The other favourite couldn't be more different. Okichi San. Where Camera Camera is urgent and full of brash confidence, Okichi San is leisurely and languid and also calculated down to the last note. If Camera Camera rocks out, Okichi San is jazzy lounge. The similarity is both use Annie's versatility as well as her ability to do high vocalise beautifully, as if it were an instrument all by itself. This is one of their more progressive tracks in general (and not just on the album). It manages to borrow from New Wave without dumbing down the songwriting.

That, unfortunately, cannot be said for some of the other tracks like Fairies, Jigsaw or Running Away With You. Something about the playfulness of Fairies perhaps appealed to Annie and she runs with it but I don't find her delivery particularly convincing on Jigsaw (barring that shriek :P) or Running Away with You. Running...in particular is a jarring precursor to the terrible Missing Persons (both written by Camp, incidentally). If Dunford wanted to keep some prog going amidst the New Wave embrace, Camp was more eager to go all out New Wave and grab that hit (which never came, as it transpired).

As mentioned earlier, Bonjour Swansong has a lot of heart and works just because. There's nothing unusual or amazing about it, just a simple but nice melody sung really well (as usual). Also worth mentioning is Remember, one of Renaissance's most beautiful melodies.

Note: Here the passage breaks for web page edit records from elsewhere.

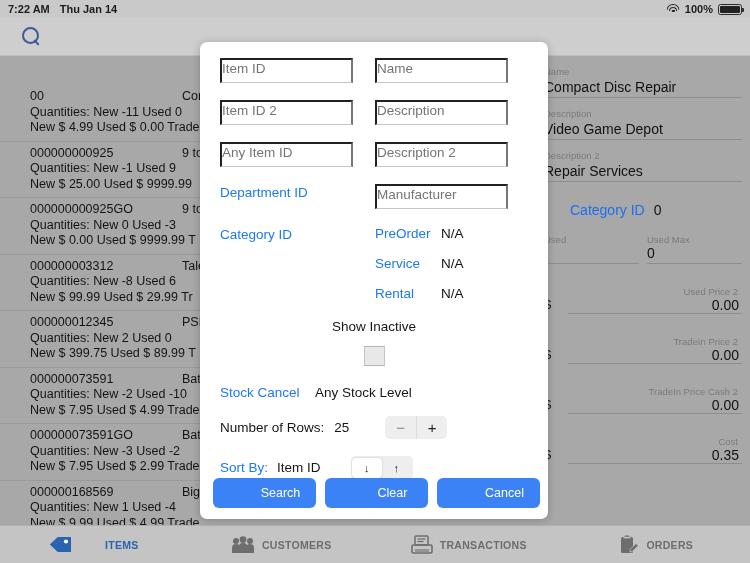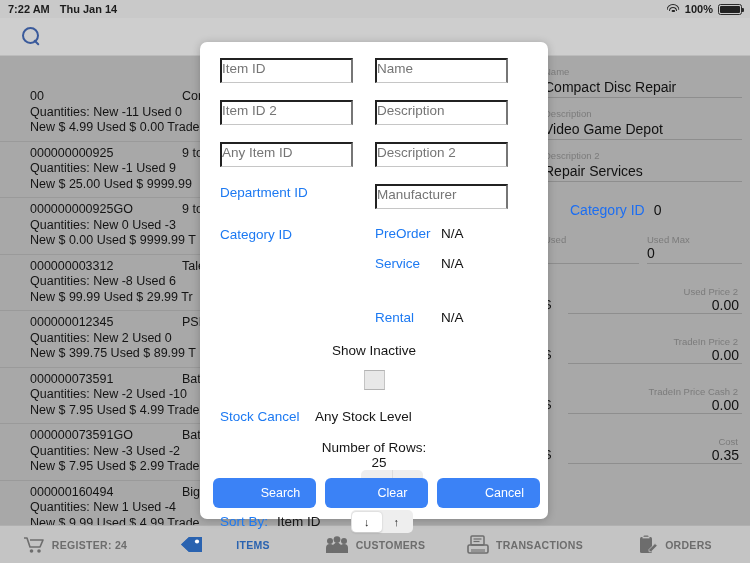"Rental" div.mfield { margin-top: 24px -> none }
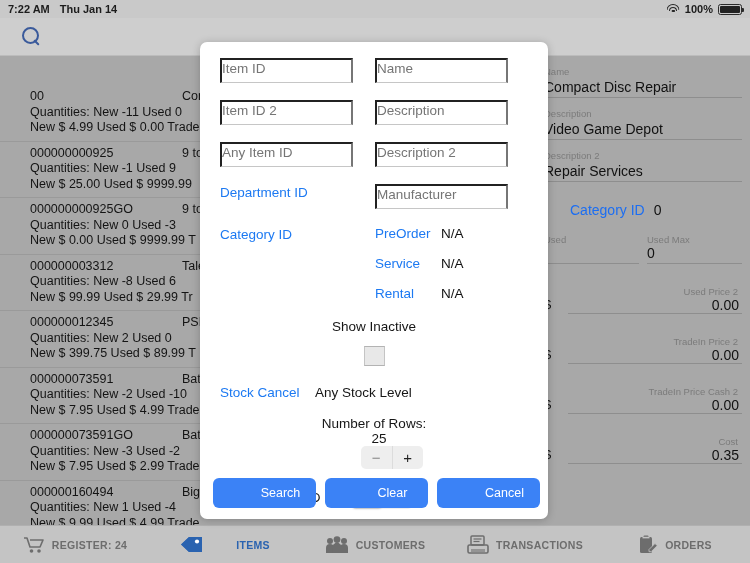"Number of Rows:" .rows-row { flex-direction: column -> none }
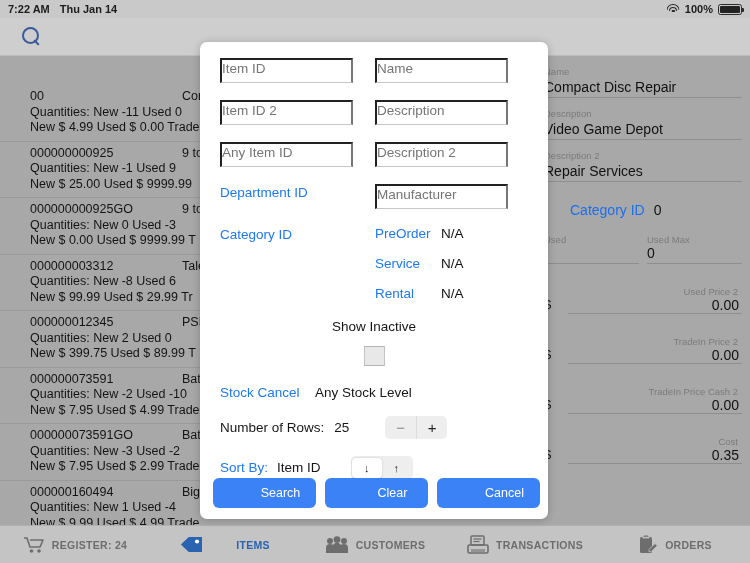"000000160494" span.id { text: 000000160494 -> 000000168569 }
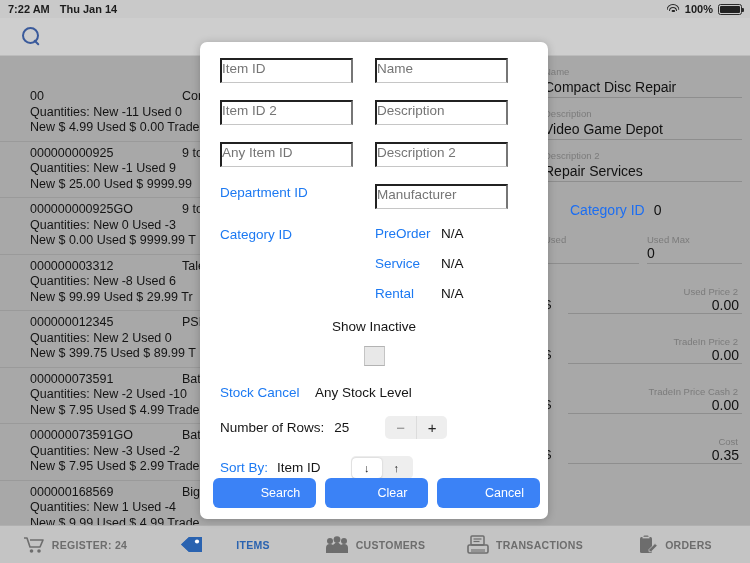"REGISTER: 24" div.tab { html: <div> <span> <svg> <path></path> <circle></circle> <circle></circle> </svg> </span> <span>REGISTER: 24</span> </div> -> none }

Again, where earlier their melodies were written so Annie would make them come alive, here at last they show the potential to write melodies that were truly interesting just standalone. Remember in particular has a beautiful progression. It is marred a little by whatever it is that Peter Gosling does at the end. Elsewhere, Gosling and Barron's considerable chops do give a much needed fillip to the band's energy levels, something also noticeable in their live set during this period. The stately sounding Tyrant Tula and Ukraine Ways don't work so well for me, but they also don't annoy me. Ukraine Ways in particular is an attempt to fit the symphonic approach of Renaissance in 80s sounds. But these tracks needed the light touch of Sullivan; Barron's energetic thumping combined with electric guitar and 80s keyboards makes it altogether a little oppressive (for me).

All in all, Camera Camera is very much a mixed bag. But to evoke the "life is a box of chocolates" metaphor from Forrest Grump ( I know, I heard you groan), why miss out on the ones that taste delicious just because some of the other chocolates suck? The parts of Camera Camera that work, work so well you will be amazed Renaissance could pull this off. For a long time, fans have been unhappy that these albums derailed the band into liquidation back in the 80s. But it's all water under the bridge. Annie has ably led the band into new frontiers since the 2009 reunion. So the time is ripe to relax and enjoy those tracks from Camera Camera that still hold up after all these years. For the intent to take risks and for pulling it off well at least in parts, I give this one three stars, placing it above Azure D'Or and Grandine Il Vento.